» **Problem to work on**:
Go to the line holding "the worker wearing straw hat at (x=157, y=108), 14.10" in the data below and repeat it exactly, then each line after it up to and including the one holding "man in white t-shirt [x1=817, y1=208, x2=996, y2=806], 2.57". Omit pictures.

Items from a dataset
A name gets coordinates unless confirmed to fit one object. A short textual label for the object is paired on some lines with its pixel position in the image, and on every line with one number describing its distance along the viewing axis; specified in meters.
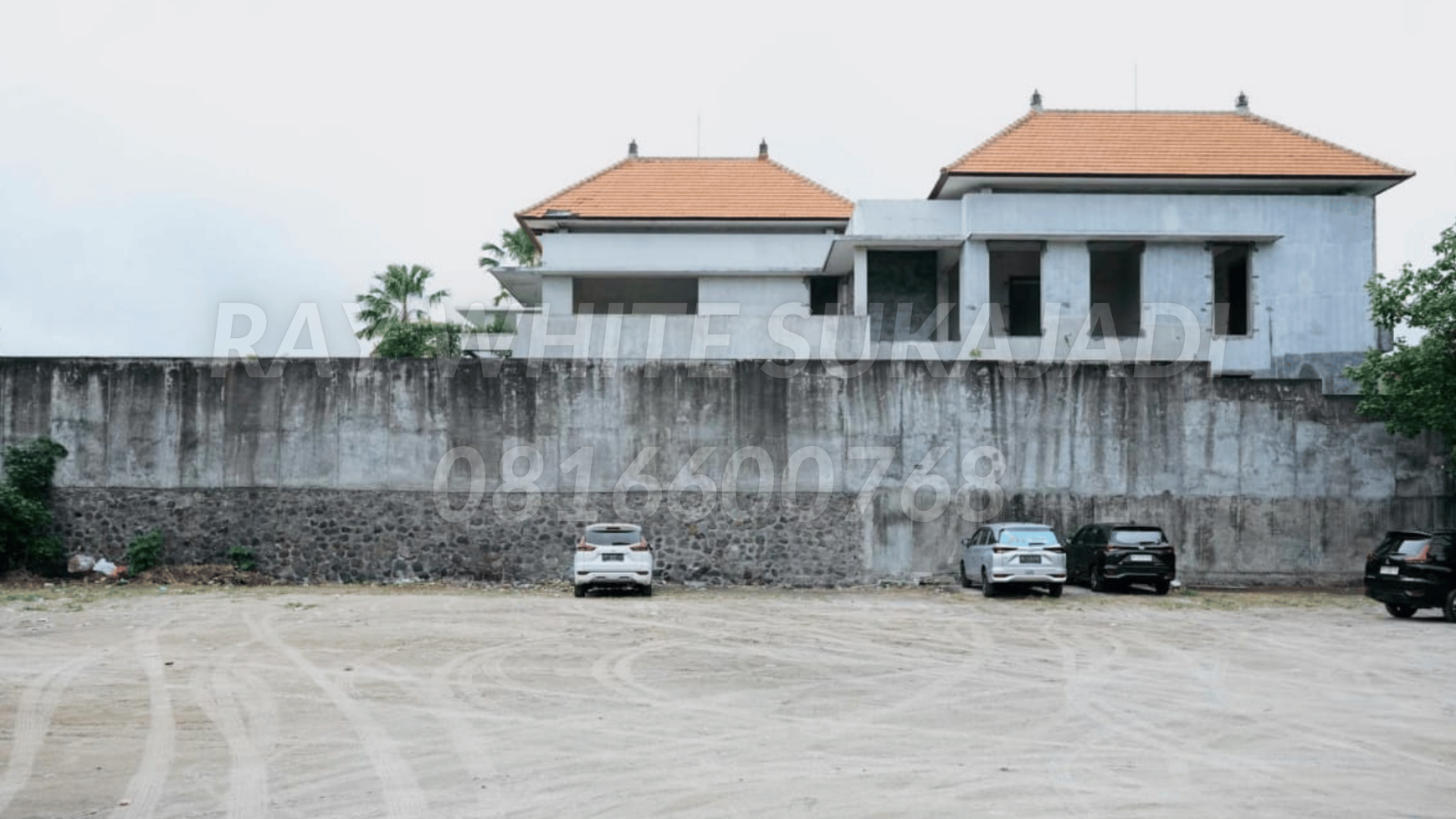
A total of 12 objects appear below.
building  31.53
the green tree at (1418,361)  24.08
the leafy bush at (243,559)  25.59
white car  23.08
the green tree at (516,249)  50.59
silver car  23.00
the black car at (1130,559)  24.11
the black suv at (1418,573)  19.81
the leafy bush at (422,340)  41.72
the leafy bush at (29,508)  24.88
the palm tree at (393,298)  47.44
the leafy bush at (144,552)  25.41
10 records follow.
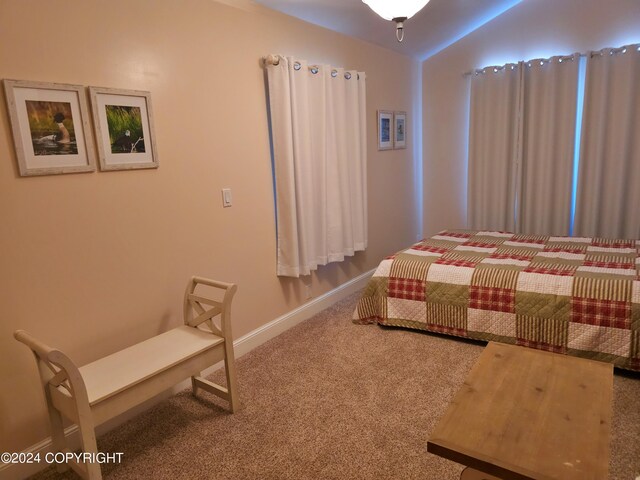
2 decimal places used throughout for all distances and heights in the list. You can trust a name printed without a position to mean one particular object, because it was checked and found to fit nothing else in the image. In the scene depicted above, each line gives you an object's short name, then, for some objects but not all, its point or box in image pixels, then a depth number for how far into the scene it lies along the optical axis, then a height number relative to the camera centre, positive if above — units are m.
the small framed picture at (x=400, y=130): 4.54 +0.29
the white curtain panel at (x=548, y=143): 4.15 +0.06
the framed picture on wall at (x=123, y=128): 2.08 +0.21
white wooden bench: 1.66 -0.85
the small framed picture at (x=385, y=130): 4.29 +0.28
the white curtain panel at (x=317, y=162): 3.04 +0.00
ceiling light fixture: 2.02 +0.69
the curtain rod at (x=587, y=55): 3.84 +0.85
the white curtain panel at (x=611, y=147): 3.90 +0.00
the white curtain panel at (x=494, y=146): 4.43 +0.07
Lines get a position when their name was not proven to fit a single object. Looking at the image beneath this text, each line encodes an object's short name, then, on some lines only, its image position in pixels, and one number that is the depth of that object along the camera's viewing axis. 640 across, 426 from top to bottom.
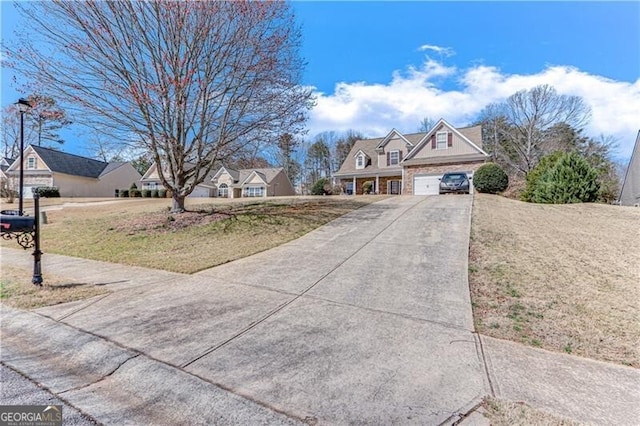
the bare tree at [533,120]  27.45
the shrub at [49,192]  28.49
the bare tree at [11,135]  30.78
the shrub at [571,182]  15.55
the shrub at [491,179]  19.62
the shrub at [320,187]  27.20
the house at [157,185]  38.09
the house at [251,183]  37.81
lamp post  7.63
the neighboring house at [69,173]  31.33
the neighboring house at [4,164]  31.53
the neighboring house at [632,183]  20.16
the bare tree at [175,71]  9.84
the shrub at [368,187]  27.02
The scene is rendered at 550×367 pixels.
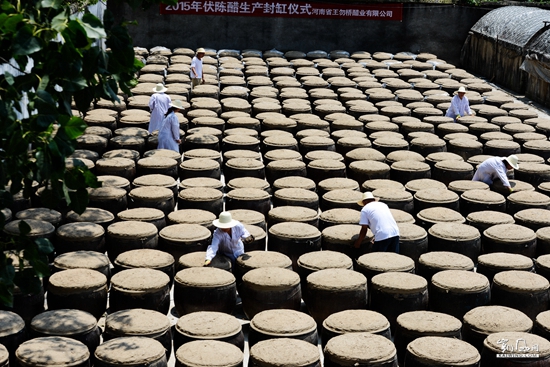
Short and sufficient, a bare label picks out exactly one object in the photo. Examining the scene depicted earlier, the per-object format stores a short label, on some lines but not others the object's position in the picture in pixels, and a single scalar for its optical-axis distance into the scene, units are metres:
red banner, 22.45
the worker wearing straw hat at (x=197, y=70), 17.73
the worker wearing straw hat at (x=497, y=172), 12.36
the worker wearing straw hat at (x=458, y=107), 16.19
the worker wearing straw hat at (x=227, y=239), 9.29
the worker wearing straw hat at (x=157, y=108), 14.10
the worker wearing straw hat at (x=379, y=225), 9.98
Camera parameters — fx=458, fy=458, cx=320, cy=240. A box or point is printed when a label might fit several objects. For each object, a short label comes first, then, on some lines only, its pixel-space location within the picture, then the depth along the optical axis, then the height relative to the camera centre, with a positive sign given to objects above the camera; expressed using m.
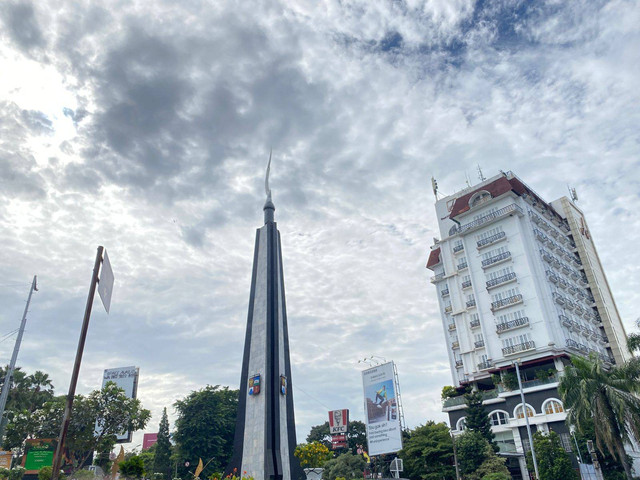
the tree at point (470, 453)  43.26 +0.56
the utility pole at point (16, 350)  30.17 +8.19
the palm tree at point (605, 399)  29.69 +3.23
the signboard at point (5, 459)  48.50 +2.19
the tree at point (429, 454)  44.91 +0.64
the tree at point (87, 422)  48.78 +5.51
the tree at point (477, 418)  48.72 +3.90
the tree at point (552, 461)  36.28 -0.40
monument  45.59 +7.98
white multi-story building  50.57 +18.14
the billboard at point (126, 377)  78.06 +15.46
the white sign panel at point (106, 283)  14.70 +5.72
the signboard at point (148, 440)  92.88 +6.48
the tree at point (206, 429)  57.41 +4.97
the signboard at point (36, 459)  52.75 +2.24
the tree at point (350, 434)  75.50 +4.87
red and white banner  70.06 +6.24
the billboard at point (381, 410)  48.01 +5.23
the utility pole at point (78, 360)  12.41 +3.20
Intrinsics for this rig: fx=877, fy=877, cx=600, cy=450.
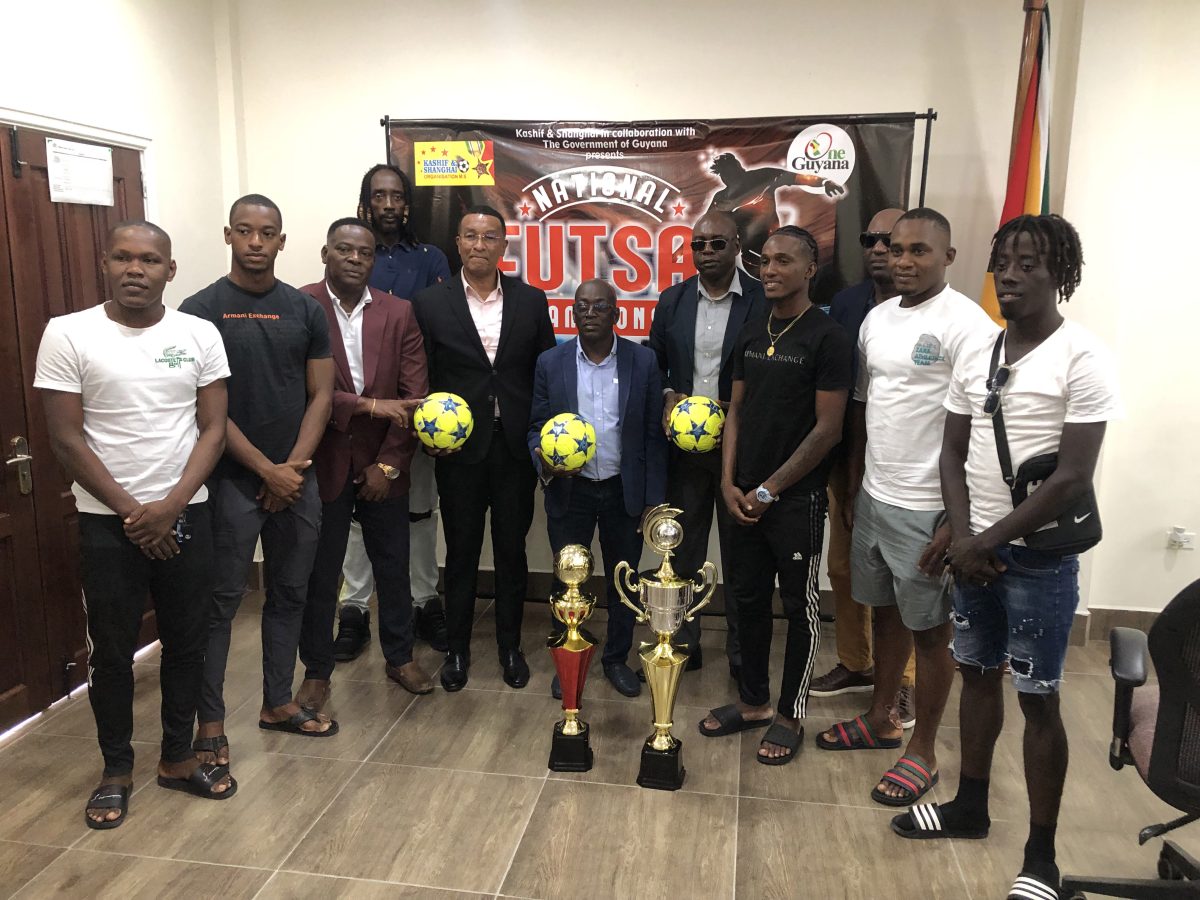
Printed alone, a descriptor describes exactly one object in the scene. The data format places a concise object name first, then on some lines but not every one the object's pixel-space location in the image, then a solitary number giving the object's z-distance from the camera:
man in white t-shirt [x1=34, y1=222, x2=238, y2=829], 2.38
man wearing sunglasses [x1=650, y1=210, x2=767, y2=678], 3.17
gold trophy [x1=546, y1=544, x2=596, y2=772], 2.84
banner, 3.82
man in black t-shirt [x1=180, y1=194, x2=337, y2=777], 2.74
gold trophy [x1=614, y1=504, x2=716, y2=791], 2.76
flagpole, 3.53
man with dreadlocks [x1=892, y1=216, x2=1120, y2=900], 2.04
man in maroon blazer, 3.08
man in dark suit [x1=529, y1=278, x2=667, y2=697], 3.16
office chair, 1.81
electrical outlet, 3.91
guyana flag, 3.57
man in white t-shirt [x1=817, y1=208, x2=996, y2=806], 2.57
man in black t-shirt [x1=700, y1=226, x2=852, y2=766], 2.74
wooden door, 3.05
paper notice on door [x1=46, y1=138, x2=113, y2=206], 3.19
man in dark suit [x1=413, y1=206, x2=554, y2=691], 3.29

» **Exercise solution**:
the worker wearing straw hat at (x=157, y=108), 14.10
the worker wearing straw hat at (x=379, y=225), 9.98
Camera parameters — fx=458, fy=458, cx=320, cy=240. A box or point is printed when a label might fit several objects. For each object, a short label comes first, then, on some lines only, its pixel-space location within the picture, then the depth along the optical axis, then the height relative to the camera centre, with a positive sign given to objects above the camera; expressed using m.
the tree at point (470, 453)  43.26 +0.56
the utility pole at point (16, 350)  30.17 +8.19
the palm tree at point (605, 399)  29.69 +3.23
the signboard at point (5, 459)  48.50 +2.19
the tree at point (429, 454)  44.91 +0.64
the tree at point (87, 422)  48.78 +5.51
the tree at point (477, 418)  48.72 +3.90
the tree at point (552, 461)  36.28 -0.40
monument  45.59 +7.98
white multi-story building  50.57 +18.14
the billboard at point (126, 377)  78.06 +15.46
the white sign panel at point (106, 283)  14.70 +5.72
the signboard at point (148, 440)  92.88 +6.48
the tree at point (206, 429)  57.41 +4.97
the signboard at point (36, 459)  52.75 +2.24
the tree at point (350, 434)  75.50 +4.87
red and white banner  70.06 +6.24
the billboard at point (381, 410)  48.01 +5.23
the utility pole at point (78, 360)  12.41 +3.20
Intrinsics for this rig: fx=877, fy=877, cx=600, cy=450.
Printed alone, a descriptor describes exactly one object in the scene. The data format places a concise object name first, then on some lines but not every one the object's pixel-space location in the image, then a solitary number giving the object's z-distance from the camera:
man in white t-shirt [x1=34, y1=222, x2=238, y2=829], 2.38
man wearing sunglasses [x1=650, y1=210, x2=767, y2=678], 3.17
gold trophy [x1=546, y1=544, x2=596, y2=772], 2.84
banner, 3.82
man in black t-shirt [x1=180, y1=194, x2=337, y2=777], 2.74
gold trophy [x1=614, y1=504, x2=716, y2=791], 2.76
flagpole, 3.53
man with dreadlocks [x1=892, y1=216, x2=1120, y2=900], 2.04
man in maroon blazer, 3.08
man in dark suit [x1=529, y1=278, x2=667, y2=697], 3.16
office chair, 1.81
electrical outlet, 3.91
guyana flag, 3.57
man in white t-shirt [x1=817, y1=208, x2=996, y2=806], 2.57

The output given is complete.